Theoretically, diamond coating has crystalline structure, the coarseness is mainly determined by the size of grain (smaller granularity, lower coarseness of surface). For tungsten carbide drawing die, the coarseness of surface plays an important role in the comprehensive properties. In the diamond coating applied to the graphite tooling tests show that when the grain size is less than 1μm, the surface roughness of <1μm, and the roughness of the workpiece conventional diamond coating is greater than 2-3μm, and operates in a workpiece using prone to particle shedding. In addition, diamond coating can combine micro particle with ultra nano particle, which can be observed clearly by SEM. This combination can be more suitable for tungsten carbide drawing die with high demand and high performance.

The other is the test of the binding force between diamond coating and tungsten carbide matrix. The binding force between diamond coating and tungsten carbide matrix is the foundation of the drawing work, if the binding strength is lower, diamond coating will drop off in the processing of some wire with high strength drawing, which make the mold become invalid. The binding force is adapted by diamond indentation tester, it uses diamond indenter to press the surface of diamond coating layer, the image as follow:

Viewed from the indentation of diamond coating, we can more clearly see the diamond coating cracked or peeling around the indentation does not occur, the central portion of the diamond indentation remains firmly bonded carbide coating surface of the test, followed by the pressure applied to 1.5KN, diamond coating is damage. Compared with traditional diamond coating has maximum load lower than 600N, the coating by chemical vapor deposition (CVD) can remarkably improved.

Tungsten trioxide is an important intermediate product in the process of tungsten extractive metallurgy. The tungsten powder and tungsten main raw material-related are prepared usually by the calcining. Microwave calcination has an internal fast, selective calcination, the material can be overcome: the "cold center", energy-saving features, it is easy to control automatic implement, can effectively improve the quality rate and pass rate. Compared with the traditional production process of tungsten trioxide, microwave calcination time is short, low cost, high thermal efficiency, low energy consumption, and the powder is not easy to leak.
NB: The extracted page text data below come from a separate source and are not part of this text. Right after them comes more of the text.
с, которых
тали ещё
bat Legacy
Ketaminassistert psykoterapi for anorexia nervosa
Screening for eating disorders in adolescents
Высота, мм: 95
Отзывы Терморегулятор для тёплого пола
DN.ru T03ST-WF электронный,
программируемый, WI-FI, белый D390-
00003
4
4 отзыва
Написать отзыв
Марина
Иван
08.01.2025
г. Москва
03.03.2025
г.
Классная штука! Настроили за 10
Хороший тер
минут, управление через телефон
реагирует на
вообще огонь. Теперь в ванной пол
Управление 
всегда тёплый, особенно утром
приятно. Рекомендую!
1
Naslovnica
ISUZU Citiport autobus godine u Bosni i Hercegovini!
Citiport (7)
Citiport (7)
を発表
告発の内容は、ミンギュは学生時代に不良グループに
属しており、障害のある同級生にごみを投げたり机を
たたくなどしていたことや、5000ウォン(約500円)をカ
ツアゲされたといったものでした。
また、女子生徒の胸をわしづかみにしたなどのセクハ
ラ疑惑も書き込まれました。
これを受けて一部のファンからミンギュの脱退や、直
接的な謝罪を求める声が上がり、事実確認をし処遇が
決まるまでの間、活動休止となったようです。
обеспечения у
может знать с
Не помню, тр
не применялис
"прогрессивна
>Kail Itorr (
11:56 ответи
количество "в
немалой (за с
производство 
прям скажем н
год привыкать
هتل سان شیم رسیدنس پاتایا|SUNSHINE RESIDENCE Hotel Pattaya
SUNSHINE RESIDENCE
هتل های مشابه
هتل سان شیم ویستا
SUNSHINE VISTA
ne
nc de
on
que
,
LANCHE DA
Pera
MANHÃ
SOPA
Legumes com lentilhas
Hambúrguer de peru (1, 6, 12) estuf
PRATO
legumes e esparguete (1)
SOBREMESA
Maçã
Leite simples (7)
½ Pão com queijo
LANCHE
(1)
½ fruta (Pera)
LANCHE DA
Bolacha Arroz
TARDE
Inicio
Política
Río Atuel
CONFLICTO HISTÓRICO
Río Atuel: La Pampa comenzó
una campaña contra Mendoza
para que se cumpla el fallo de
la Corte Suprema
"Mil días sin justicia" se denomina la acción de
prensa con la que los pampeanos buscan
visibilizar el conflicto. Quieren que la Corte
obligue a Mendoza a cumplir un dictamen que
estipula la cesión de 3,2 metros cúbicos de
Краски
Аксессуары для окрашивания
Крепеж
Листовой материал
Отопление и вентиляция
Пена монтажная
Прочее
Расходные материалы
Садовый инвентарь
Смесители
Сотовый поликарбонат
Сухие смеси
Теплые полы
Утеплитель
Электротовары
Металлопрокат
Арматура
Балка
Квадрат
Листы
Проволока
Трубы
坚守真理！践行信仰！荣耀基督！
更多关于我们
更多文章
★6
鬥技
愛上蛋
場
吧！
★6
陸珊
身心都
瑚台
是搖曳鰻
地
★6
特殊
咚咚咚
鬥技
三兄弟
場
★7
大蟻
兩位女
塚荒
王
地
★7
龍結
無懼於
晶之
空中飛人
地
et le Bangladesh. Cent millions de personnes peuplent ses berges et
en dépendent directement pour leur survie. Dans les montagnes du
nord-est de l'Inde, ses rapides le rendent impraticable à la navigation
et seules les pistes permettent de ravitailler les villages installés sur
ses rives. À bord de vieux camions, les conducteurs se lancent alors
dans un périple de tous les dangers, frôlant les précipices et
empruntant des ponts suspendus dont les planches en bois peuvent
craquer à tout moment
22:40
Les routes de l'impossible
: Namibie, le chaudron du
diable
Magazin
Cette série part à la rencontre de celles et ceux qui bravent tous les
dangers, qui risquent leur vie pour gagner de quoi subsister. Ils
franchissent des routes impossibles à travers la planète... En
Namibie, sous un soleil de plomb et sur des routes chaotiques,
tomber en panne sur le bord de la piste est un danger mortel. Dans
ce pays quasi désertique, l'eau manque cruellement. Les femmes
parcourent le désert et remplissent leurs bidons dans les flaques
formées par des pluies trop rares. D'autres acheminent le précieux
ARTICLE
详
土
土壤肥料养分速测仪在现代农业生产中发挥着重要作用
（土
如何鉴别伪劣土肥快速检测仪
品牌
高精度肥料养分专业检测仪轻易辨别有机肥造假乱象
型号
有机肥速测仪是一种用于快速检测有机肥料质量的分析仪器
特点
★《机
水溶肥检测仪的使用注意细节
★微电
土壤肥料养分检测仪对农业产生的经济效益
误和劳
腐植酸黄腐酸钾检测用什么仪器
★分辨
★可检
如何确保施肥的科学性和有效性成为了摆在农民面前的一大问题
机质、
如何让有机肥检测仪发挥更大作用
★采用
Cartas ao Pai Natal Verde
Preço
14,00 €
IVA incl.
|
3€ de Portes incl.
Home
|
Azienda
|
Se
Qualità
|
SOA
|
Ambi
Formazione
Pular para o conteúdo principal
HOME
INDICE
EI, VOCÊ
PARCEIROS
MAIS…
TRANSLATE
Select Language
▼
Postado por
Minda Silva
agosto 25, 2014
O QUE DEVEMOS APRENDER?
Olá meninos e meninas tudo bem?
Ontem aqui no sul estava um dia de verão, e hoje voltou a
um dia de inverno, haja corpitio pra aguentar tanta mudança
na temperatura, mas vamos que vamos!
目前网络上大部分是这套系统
APT is a white crystalline, sheet-like or needle-like. It slightly dissolves in water, its solubility is less than 2% at 20 ℃I n water. The ammonium APT losing some crystal water and ammonia, or may be converted to ammonium metatungstate AMT in 220-280 ℃. It losing all crystal water and ammonia, completely transformed as a yellow tungsten trioxide heated at above 600 ℃. APT is mainly used to produce tungsten trioxide or tungsten blue oxide metal tungsten powder; tungsten material downstream products series, such as tungsten, tungsten and other electric vacuum material; there are alloy series, such as tungsten carbide, tungsten carbide, alloy blades, alloy drill, alloy molds and the like; other wear, pressure, mechanical equipment and other high-temperature components.

We put accurate weighing of the dried samples into the crucible, recording the weight of material as W₁. Using the modified multimode microwave calcined, recording time and power, removing after cooling weighing, recording data W₂. The W₁ minus W₂, we can get APT, calculate the actual weight loss rate (%). After the 4 minutes of microwave by calcination, ammonium APT of decomposition is 96.67%, and orthogonal experiments. The best conditions in the experimental are: microwave power is 650w, the calcination time is 4min, and the material weighs are 10g.

Carbon nanotubes tungsten trioxide film, the preparation method and application in solar cells are belong to the technical field of nano materials. The composite film is made by interspersed net carbon nanotube film and tungsten trioxide. On the one hand, the carbon nanotubes tungsten trioxide is more stable after weaving, and it can realize directly transfer, which can avoid the introduction in the process of traditional tungsten trioxide transfer. On the other hand, carbon nanotube tungsten trioxide is simpler than tungsten trioxide; it has better conductivity and higher conversion efficiency.

Chemical vapor deposition process (CVD), refers to the reaction mixture containing the desired vapor and gaseous elements, introducing the film liquid reactant or other gases introduced into the reaction chamber. Many films were prepared by using the CVD method in VLSI The deposition temperature is low, it is easy to control the film composition, film thickness and deposition time proportional, uniformity, repeatability, excellent step coverage. We prepare the tungsten coating by physical or chemical vapor deposition method at present, or improve the coating properties of tungsten by vapor deposition method in combination with other preparation techniques.

We prepare carbon nanotube film tungsten trioxide by taking ordered or disordered carbon nanotube film as a template and taking an organic metal compound as tungsten source in the presence or absence of a substrate supporting the presence of a base. The next step in the formation of a low temperature crystal is forming the size, orientation degree and thickness of tungsten oxide nanotubes controlled film. Carbon nanotube film tungsten trioxide has more flexibility and good light transmittance by comparing with the traditional materials.